(Text for analysis)

========================================

The Perks of Being a Wallflower (2012)
★★★★ / ★★★★
Over the summer, Charlie (Logan Lerman) is hospitalized due to what sounds like a suicide attempt. He writes a letter to a friend and claims that he is very anxious about his first day as a high school freshman because he does not want people think of him as “that weird kid who spent time in a hospital.” His situation isn’t helped by the fact that he has an introverted personality and he finds it difficult to make friends. For a while, Charlie struggles to find a connection with his peers until he meets outgoing Patrick (Ezra Miller) and empathic Sam (Emma Watson), seniors, at a football game.
“The Perks of Being a Wallflower,” based on the novel, screenplay, and directed by Stephen Chbosky, is one of the reasons why I believe that coming-of-age movies are immortal. Although the story attempts to tackle familiar elements, like teenagers feeling alienation and isolation, such are expanded upon in ways that are refreshing and exciting. Furthermore, it is executed with a genuine love for its characters and it challenges us to deconstruct our notions about convenient labeling.
The commonalities among Charlie, Patrick, and Sam are rendered beautifully but never obvious. As young adults still trying to figure out who they are, we watch them get into situations that are out of their control and their forthcoming struggles. Charlie remains to grieve over his best friend’s death, Patrick falls for a boy who isn’t out of the closet (Johnny Simmons), and Sam strives to put her life back on track despite a reputation that followed her throughout high school. Because Chbosky takes the time for us to understand the trio’s messy pasts, their current but constantly evolving wants and needs, and what they wish to accomplish in the future, we eventually grow to want what is best for them. By the end, it feels like we know these characters as people who live and breathe instead of cardboard caricatures that happen to be in a movie with a light yellow glow wrapped in a melancholy tone.

========================================

[Stored items]
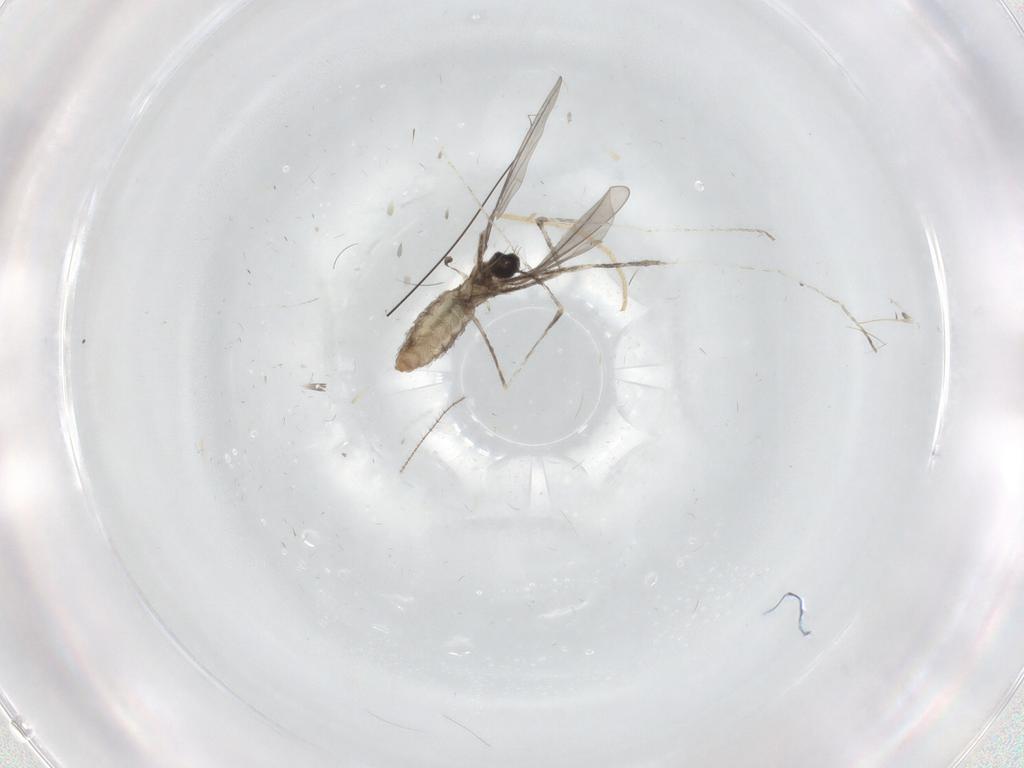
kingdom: Animalia
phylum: Arthropoda
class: Insecta
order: Diptera
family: Cecidomyiidae
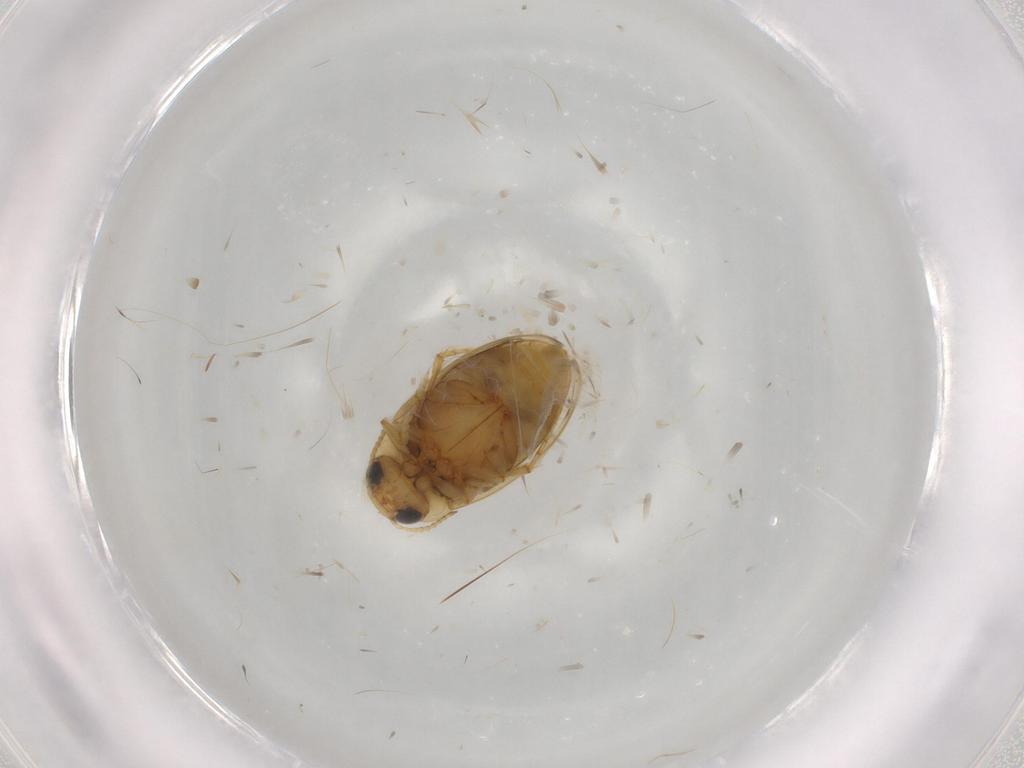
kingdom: Animalia
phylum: Arthropoda
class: Insecta
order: Coleoptera
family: Dytiscidae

========================================

(Complete the following)
(a) Answer each question from the film review above, one line per answer, marked (i), (ii), (iii) to match.
(i) At what event does Charlie meet Patrick and Sam?
(ii) Who directed the film?
(iii) Whose death does Charlie continue to grieve over?
(b) Carry on the review of The Perks of Being a Wallflower, picking up after its final sentence.

(Answer set)
(a)
(i) At a football game.
(ii) Stephen Chbosky.
(iii) His best friend's.

(b)
In theory, the material at times should have collapsed under its own earnestness. Too much narration and the screenplay might have told more than shown; too much soundtrack and it might have come off as syrupy or serve as padding when the characters ought to be talking to one another. Instead, the aforementioned techniques are used only during the right moments as to highlight an insight or trend in order to enhance our experience toward familiarizing ourselves with what is at stake for each respective character. Since the material has the necessary focus to tell its story, there is a rhythm in the small and critical revelations sans ostentatiousness that distracts.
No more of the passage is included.